Goal of the exercise:
In the passage on asparagus, copy out verbatim everything from "Any cultivar of" to "from turning green.".

Provided text:
Any cultivar of asparagus can be used to make white asparagus, which is thought to be more tender and have a milder flavor. White asparagus is made by piling up dirt around the asparagus stalks as they grow- depriving the asparagus spears of light keeps the chlorophyll from developing- and keeps the asparagus from turning green.

Asparagus is a popular local spring vegetable in the New York in May and June. There is even a Finger Lakes Asparagus Festival- called Asparaganza at the Good Life Farm in Interlaken at the end of May (typically, it’s on the Saturday before Memorial Day). This festival features asparagus races, asparagus canning classes and the ever popular asparagus ice cream.

Records in a dataset:
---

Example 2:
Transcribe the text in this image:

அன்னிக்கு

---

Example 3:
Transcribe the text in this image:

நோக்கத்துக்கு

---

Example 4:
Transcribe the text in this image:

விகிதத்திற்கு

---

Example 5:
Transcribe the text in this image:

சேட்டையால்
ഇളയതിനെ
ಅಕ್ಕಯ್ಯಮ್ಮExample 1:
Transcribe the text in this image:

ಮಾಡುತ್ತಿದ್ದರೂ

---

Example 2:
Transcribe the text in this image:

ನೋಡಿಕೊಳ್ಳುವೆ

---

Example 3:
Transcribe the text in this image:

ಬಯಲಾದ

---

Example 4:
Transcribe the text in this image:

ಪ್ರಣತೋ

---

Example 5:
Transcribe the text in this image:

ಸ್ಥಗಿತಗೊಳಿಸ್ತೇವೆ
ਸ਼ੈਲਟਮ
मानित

* * *

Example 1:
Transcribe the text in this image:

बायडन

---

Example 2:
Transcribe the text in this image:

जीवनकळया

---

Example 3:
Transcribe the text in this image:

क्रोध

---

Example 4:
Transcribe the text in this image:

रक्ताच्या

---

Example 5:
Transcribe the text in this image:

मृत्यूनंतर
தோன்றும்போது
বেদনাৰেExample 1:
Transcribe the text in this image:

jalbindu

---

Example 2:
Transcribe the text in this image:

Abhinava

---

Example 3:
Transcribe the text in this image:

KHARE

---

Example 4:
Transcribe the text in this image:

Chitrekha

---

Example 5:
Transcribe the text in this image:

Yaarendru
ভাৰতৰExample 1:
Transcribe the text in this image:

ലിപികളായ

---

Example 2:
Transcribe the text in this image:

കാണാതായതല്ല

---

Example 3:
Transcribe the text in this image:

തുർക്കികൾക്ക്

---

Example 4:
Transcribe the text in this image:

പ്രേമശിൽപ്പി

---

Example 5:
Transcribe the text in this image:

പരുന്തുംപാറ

Task output:
Any cultivar of asparagus can be used to make white asparagus, which is thought to be more tender and have a milder flavor. White asparagus is made by piling up dirt around the asparagus stalks as they grow- depriving the asparagus spears of light keeps the chlorophyll from developing- and keeps the asparagus from turning green.